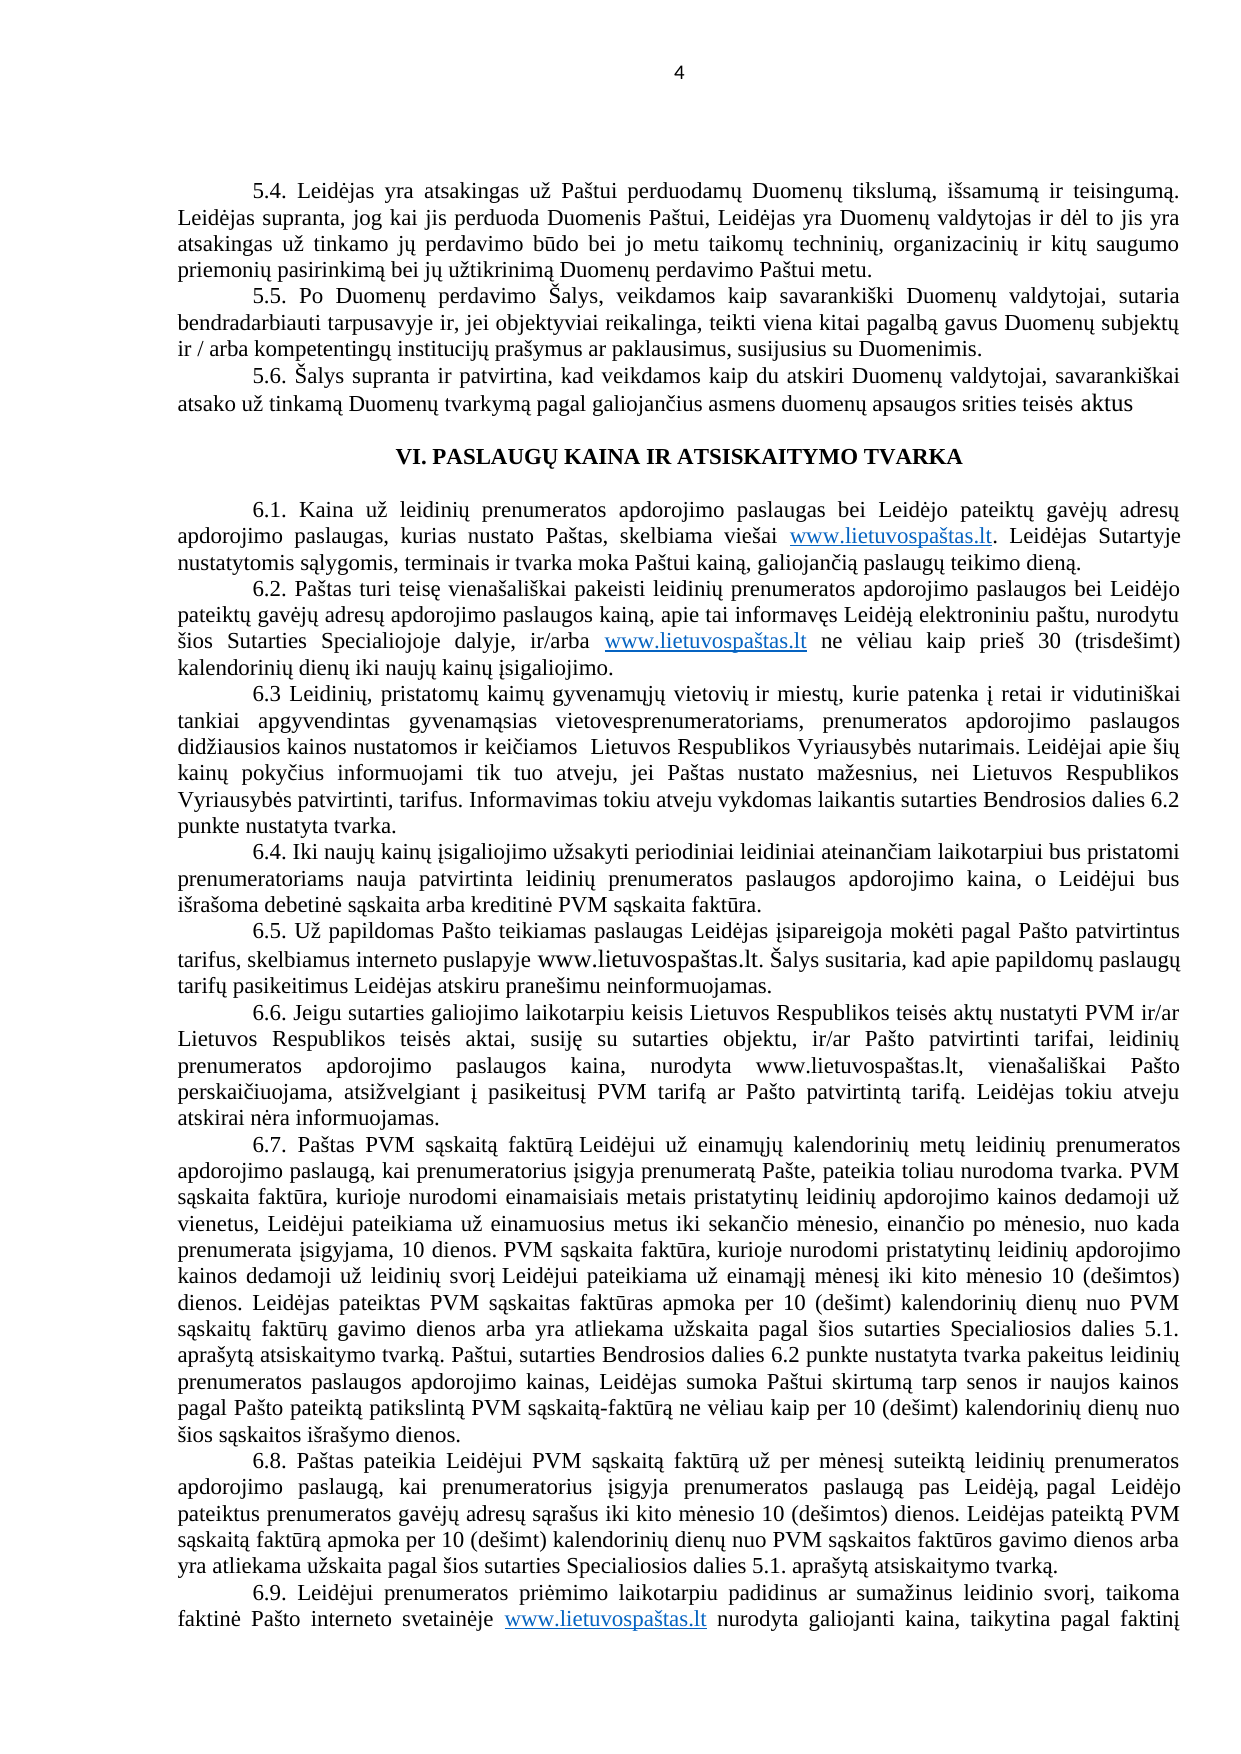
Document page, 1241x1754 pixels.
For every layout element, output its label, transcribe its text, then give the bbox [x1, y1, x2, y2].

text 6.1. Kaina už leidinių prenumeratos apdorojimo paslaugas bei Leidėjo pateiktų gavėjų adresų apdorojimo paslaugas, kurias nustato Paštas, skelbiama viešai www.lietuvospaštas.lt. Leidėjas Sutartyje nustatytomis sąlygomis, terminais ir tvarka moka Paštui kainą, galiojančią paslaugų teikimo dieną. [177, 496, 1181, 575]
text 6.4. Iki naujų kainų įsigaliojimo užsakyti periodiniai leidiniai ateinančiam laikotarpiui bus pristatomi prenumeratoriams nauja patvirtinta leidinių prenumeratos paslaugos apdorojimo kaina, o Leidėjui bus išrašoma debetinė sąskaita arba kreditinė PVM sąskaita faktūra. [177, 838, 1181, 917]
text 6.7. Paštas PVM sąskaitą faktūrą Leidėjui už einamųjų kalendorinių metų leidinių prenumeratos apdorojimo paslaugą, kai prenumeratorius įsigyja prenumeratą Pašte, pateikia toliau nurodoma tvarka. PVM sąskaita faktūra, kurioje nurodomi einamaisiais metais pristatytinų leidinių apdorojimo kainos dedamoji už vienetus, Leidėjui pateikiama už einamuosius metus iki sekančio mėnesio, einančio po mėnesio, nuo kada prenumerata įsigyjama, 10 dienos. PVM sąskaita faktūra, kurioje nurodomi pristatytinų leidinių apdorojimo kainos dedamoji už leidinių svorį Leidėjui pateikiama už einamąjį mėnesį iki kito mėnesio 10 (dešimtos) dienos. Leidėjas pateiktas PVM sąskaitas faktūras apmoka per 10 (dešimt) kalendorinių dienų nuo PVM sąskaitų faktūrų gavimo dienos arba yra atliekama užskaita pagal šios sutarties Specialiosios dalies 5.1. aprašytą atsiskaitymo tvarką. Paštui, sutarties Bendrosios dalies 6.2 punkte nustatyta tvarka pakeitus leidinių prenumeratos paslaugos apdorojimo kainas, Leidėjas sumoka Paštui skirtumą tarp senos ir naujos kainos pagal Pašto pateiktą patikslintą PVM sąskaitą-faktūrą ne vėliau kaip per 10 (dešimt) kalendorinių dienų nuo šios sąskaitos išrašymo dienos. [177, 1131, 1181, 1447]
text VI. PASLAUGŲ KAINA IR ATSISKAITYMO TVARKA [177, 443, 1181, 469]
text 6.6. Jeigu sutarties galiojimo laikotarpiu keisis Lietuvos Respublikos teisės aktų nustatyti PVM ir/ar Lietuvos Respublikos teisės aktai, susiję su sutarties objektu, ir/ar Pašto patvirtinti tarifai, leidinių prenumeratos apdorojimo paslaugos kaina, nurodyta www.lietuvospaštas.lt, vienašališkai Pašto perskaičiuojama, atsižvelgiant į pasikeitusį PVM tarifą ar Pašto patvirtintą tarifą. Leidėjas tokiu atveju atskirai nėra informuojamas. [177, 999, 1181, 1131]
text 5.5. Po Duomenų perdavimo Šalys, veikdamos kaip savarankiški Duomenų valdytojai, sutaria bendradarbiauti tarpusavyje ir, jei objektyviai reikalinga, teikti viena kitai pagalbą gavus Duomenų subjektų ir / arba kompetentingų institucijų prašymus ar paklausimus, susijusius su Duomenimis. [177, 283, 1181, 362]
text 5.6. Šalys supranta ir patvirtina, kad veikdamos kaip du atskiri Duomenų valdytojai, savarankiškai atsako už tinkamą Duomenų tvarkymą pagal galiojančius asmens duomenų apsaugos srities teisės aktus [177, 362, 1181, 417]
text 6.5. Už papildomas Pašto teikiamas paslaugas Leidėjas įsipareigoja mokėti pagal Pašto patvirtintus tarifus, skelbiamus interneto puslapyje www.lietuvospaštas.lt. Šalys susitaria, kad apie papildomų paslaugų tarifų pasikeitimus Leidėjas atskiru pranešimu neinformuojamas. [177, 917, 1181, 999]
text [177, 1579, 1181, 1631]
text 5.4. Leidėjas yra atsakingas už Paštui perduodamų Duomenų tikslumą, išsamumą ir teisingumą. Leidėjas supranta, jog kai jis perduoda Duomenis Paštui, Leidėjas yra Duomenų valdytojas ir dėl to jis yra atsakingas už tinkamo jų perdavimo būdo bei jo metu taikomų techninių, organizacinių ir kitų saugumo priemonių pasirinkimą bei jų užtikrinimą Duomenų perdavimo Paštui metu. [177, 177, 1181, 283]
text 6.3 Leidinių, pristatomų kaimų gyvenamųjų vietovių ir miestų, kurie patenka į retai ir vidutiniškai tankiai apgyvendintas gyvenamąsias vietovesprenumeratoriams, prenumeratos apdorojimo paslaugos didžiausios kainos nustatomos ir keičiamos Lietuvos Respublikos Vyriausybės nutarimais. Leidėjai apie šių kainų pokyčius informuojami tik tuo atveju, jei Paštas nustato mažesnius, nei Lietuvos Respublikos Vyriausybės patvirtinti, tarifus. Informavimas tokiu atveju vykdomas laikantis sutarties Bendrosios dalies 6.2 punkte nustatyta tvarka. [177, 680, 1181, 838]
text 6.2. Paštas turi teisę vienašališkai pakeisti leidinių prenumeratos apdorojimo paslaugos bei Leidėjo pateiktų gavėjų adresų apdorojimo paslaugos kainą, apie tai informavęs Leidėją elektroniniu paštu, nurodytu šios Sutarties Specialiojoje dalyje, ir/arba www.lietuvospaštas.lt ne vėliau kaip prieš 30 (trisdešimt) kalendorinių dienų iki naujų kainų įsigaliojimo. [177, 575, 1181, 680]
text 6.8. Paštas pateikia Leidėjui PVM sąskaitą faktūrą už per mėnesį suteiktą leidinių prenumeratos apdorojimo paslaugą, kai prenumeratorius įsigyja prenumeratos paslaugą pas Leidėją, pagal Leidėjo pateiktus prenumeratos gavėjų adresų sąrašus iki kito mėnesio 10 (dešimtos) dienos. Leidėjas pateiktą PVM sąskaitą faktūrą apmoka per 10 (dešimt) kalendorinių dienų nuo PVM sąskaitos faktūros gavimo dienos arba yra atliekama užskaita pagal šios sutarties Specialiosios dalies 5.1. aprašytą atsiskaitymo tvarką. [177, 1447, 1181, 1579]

* [ACTIVITY]: What you return must be the entries above, exactly as they appear, without any pictures.

* [REPLY TO THE TASK]:
Document page, 1241x1754 pixels.
For every layout element, output its label, transcribe its text, then give the bbox [x1, y1, x2, y2].

text 6.1. Kaina už leidinių prenumeratos apdorojimo paslaugas bei Leidėjo pateiktų gavėjų adresų apdorojimo paslaugas, kurias nustato Paštas, skelbiama viešai www.lietuvospaštas.lt. Leidėjas Sutartyje nustatytomis sąlygomis, terminais ir tvarka moka Paštui kainą, galiojančią paslaugų teikimo dieną. [177, 496, 1181, 575]
text 6.4. Iki naujų kainų įsigaliojimo užsakyti periodiniai leidiniai ateinančiam laikotarpiui bus pristatomi prenumeratoriams nauja patvirtinta leidinių prenumeratos paslaugos apdorojimo kaina, o Leidėjui bus išrašoma debetinė sąskaita arba kreditinė PVM sąskaita faktūra. [177, 838, 1181, 917]
text 6.7. Paštas PVM sąskaitą faktūrą Leidėjui už einamųjų kalendorinių metų leidinių prenumeratos apdorojimo paslaugą, kai prenumeratorius įsigyja prenumeratą Pašte, pateikia toliau nurodoma tvarka. PVM sąskaita faktūra, kurioje nurodomi einamaisiais metais pristatytinų leidinių apdorojimo kainos dedamoji už vienetus, Leidėjui pateikiama už einamuosius metus iki sekančio mėnesio, einančio po mėnesio, nuo kada prenumerata įsigyjama, 10 dienos. PVM sąskaita faktūra, kurioje nurodomi pristatytinų leidinių apdorojimo kainos dedamoji už leidinių svorį Leidėjui pateikiama už einamąjį mėnesį iki kito mėnesio 10 (dešimtos) dienos. Leidėjas pateiktas PVM sąskaitas faktūras apmoka per 10 (dešimt) kalendorinių dienų nuo PVM sąskaitų faktūrų gavimo dienos arba yra atliekama užskaita pagal šios sutarties Specialiosios dalies 5.1. aprašytą atsiskaitymo tvarką. Paštui, sutarties Bendrosios dalies 6.2 punkte nustatyta tvarka pakeitus leidinių prenumeratos paslaugos apdorojimo kainas, Leidėjas sumoka Paštui skirtumą tarp senos ir naujos kainos pagal Pašto pateiktą patikslintą PVM sąskaitą-faktūrą ne vėliau kaip per 10 (dešimt) kalendorinių dienų nuo šios sąskaitos išrašymo dienos. [177, 1131, 1181, 1447]
text VI. PASLAUGŲ KAINA IR ATSISKAITYMO TVARKA [177, 443, 1181, 469]
text 6.6. Jeigu sutarties galiojimo laikotarpiu keisis Lietuvos Respublikos teisės aktų nustatyti PVM ir/ar Lietuvos Respublikos teisės aktai, susiję su sutarties objektu, ir/ar Pašto patvirtinti tarifai, leidinių prenumeratos apdorojimo paslaugos kaina, nurodyta www.lietuvospaštas.lt, vienašališkai Pašto perskaičiuojama, atsižvelgiant į pasikeitusį PVM tarifą ar Pašto patvirtintą tarifą. Leidėjas tokiu atveju atskirai nėra informuojamas. [177, 999, 1181, 1131]
text 5.5. Po Duomenų perdavimo Šalys, veikdamos kaip savarankiški Duomenų valdytojai, sutaria bendradarbiauti tarpusavyje ir, jei objektyviai reikalinga, teikti viena kitai pagalbą gavus Duomenų subjektų ir / arba kompetentingų institucijų prašymus ar paklausimus, susijusius su Duomenimis. [177, 283, 1181, 362]
text 5.6. Šalys supranta ir patvirtina, kad veikdamos kaip du atskiri Duomenų valdytojai, savarankiškai atsako už tinkamą Duomenų tvarkymą pagal galiojančius asmens duomenų apsaugos srities teisės aktus [177, 362, 1181, 417]
text 6.5. Už papildomas Pašto teikiamas paslaugas Leidėjas įsipareigoja mokėti pagal Pašto patvirtintus tarifus, skelbiamus interneto puslapyje www.lietuvospaštas.lt. Šalys susitaria, kad apie papildomų paslaugų tarifų pasikeitimus Leidėjas atskiru pranešimu neinformuojamas. [177, 917, 1181, 999]
text [177, 1579, 1181, 1631]
text 5.4. Leidėjas yra atsakingas už Paštui perduodamų Duomenų tikslumą, išsamumą ir teisingumą. Leidėjas supranta, jog kai jis perduoda Duomenis Paštui, Leidėjas yra Duomenų valdytojas ir dėl to jis yra atsakingas už tinkamo jų perdavimo būdo bei jo metu taikomų techninių, organizacinių ir kitų saugumo priemonių pasirinkimą bei jų užtikrinimą Duomenų perdavimo Paštui metu. [177, 177, 1181, 283]
text 6.3 Leidinių, pristatomų kaimų gyvenamųjų vietovių ir miestų, kurie patenka į retai ir vidutiniškai tankiai apgyvendintas gyvenamąsias vietovesprenumeratoriams, prenumeratos apdorojimo paslaugos didžiausios kainos nustatomos ir keičiamos Lietuvos Respublikos Vyriausybės nutarimais. Leidėjai apie šių kainų pokyčius informuojami tik tuo atveju, jei Paštas nustato mažesnius, nei Lietuvos Respublikos Vyriausybės patvirtinti, tarifus. Informavimas tokiu atveju vykdomas laikantis sutarties Bendrosios dalies 6.2 punkte nustatyta tvarka. [177, 680, 1181, 838]
text 6.2. Paštas turi teisę vienašališkai pakeisti leidinių prenumeratos apdorojimo paslaugos bei Leidėjo pateiktų gavėjų adresų apdorojimo paslaugos kainą, apie tai informavęs Leidėją elektroniniu paštu, nurodytu šios Sutarties Specialiojoje dalyje, ir/arba www.lietuvospaštas.lt ne vėliau kaip prieš 30 (trisdešimt) kalendorinių dienų iki naujų kainų įsigaliojimo. [177, 575, 1181, 680]
text 6.8. Paštas pateikia Leidėjui PVM sąskaitą faktūrą už per mėnesį suteiktą leidinių prenumeratos apdorojimo paslaugą, kai prenumeratorius įsigyja prenumeratos paslaugą pas Leidėją, pagal Leidėjo pateiktus prenumeratos gavėjų adresų sąrašus iki kito mėnesio 10 (dešimtos) dienos. Leidėjas pateiktą PVM sąskaitą faktūrą apmoka per 10 (dešimt) kalendorinių dienų nuo PVM sąskaitos faktūros gavimo dienos arba yra atliekama užskaita pagal šios sutarties Specialiosios dalies 5.1. aprašytą atsiskaitymo tvarką. [177, 1447, 1181, 1579]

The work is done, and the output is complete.